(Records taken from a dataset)
*** Begin section ***
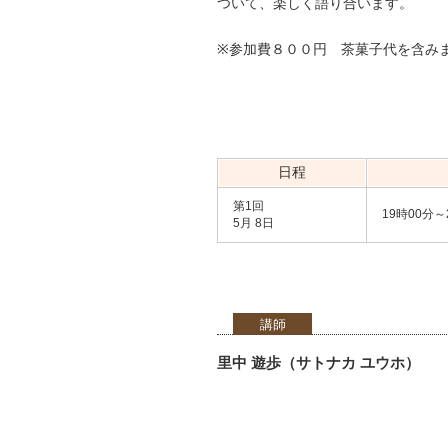
ついて、楽しく語り合います。
※参加費８００円 茶菓子代を含み
日程
第1回
19時00分～
5月 8日
講師
里中 遊歩（サトナカ ユウホ）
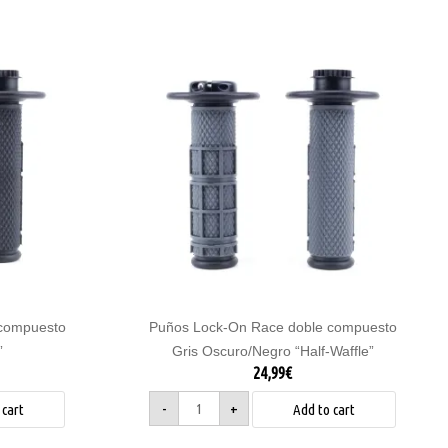
Puños
Lock-
On
Race
doble
compuesto
Gris
Oscuro/Negro
"Half-
Waffle"
quantity
compuesto
Puños Lock-On Race doble compuesto
”
Gris Oscuro/Negro “Half-Waffle”
24,99
€
-
+
 cart
Add to cart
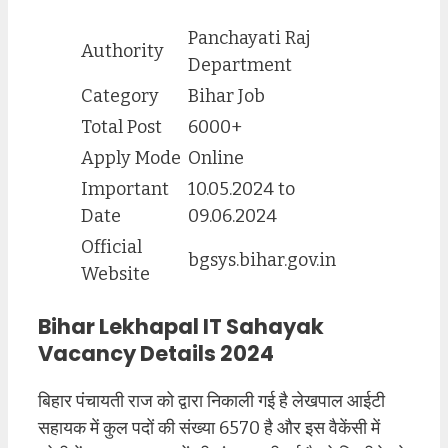
Panchayati Raj
Authority
Department
Category
Bihar Job
Total Post
6000+
Apply Mode
Online
Important
10.05.2024 to
Date
09.06.2024
Official
bgsys.bihar.gov.in
Website
Bihar Lekhapal IT Sahayak
Vacancy Details 2024
बिहार पंचायती राज को द्वारा निकाली गई है लेखपाल आईटी
सहायक में कुल पदों की संख्या 6570 है और इस वैकेंसी में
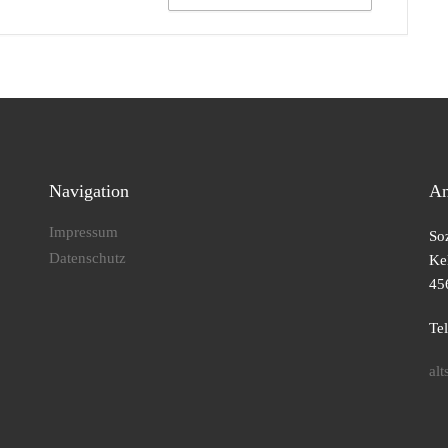
Navigation
An
Impressum
So
Datenschutz
Kel
45
Te
al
*** End section ***
● **EXERCISE DESCRIPTION**:
Can you return every line of text from the data above without changing it, and leave the pictures out of your answer?

● **ANSWER TO THIS EXERCISE**:
ついて、楽しく語り合います。
※参加費８００円 茶菓子代を含み
日程
第1回
19時00分～
5月 8日
講師
里中 遊歩（サトナカ ユウホ）
Puños
Lock-
On
Race
doble
compuesto
Gris
Oscuro/Negro
"Half-
Waffle"
quantity
compuesto
Puños Lock-On Race doble compuesto
”
Gris Oscuro/Negro “Half-Waffle”
24,99
€
-
+
 cart
Add to cart
Panchayati Raj
Authority
Department
Category
Bihar Job
Total Post
6000+
Apply Mode
Online
Important
10.05.2024 to
Date
09.06.2024
Official
bgsys.bihar.gov.in
Website
Bihar Lekhapal IT Sahayak
Vacancy Details 2024
बिहार पंचायती राज को द्वारा निकाली गई है लेखपाल आईटी
सहायक में कुल पदों की संख्या 6570 है और इस वैकेंसी में
Navigation
An
Impressum
So
Datenschutz
Kel
45
Te
al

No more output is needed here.